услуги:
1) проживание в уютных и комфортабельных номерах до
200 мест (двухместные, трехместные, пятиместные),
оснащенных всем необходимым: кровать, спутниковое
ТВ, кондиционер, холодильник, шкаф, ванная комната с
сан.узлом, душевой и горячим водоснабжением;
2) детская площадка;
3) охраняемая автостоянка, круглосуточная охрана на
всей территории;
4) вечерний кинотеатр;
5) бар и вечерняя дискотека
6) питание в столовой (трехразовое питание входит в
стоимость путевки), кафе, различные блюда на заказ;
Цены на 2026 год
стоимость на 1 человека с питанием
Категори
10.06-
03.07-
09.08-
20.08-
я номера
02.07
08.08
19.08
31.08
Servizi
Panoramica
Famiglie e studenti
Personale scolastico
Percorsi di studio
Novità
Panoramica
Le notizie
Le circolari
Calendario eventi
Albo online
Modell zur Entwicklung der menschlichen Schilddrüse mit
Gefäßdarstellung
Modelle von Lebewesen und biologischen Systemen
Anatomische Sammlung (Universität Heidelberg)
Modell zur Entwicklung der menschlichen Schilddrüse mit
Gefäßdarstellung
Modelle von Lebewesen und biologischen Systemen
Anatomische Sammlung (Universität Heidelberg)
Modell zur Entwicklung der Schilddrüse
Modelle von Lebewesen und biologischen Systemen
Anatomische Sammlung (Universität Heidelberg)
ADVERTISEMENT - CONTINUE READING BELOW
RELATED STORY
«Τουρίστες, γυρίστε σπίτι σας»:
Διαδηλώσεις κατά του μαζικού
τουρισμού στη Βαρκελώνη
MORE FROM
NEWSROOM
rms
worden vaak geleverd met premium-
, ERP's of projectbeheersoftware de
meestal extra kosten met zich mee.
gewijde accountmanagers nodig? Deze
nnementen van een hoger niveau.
━━━━━━━━━━━━━━━━━━━━━━━━━━━━━━
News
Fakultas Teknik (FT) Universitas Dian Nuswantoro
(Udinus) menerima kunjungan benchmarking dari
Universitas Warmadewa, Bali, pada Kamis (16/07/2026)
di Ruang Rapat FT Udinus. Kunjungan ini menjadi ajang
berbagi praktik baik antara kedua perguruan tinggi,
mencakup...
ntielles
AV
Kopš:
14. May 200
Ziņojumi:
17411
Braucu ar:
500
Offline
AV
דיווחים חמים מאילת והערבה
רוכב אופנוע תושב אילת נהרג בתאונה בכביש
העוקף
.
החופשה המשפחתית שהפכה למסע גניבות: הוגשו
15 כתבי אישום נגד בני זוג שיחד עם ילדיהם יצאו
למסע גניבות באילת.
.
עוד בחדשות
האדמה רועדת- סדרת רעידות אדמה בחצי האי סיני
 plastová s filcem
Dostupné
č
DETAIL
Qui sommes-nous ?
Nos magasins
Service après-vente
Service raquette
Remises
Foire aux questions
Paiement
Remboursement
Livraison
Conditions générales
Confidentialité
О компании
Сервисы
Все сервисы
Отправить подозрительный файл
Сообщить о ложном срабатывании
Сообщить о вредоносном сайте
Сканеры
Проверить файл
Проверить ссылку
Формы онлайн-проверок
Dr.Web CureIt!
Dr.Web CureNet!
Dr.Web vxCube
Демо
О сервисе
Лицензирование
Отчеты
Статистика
━━━━━━━━━━━━━━━━━━━━━━━━━━━━━━
#### [ABOUT THIS TASK]
Wherever a line in the entries above holds "Service", copy that line.

#### [WRITTEN ANSWER]
Service après-vente
Service raquette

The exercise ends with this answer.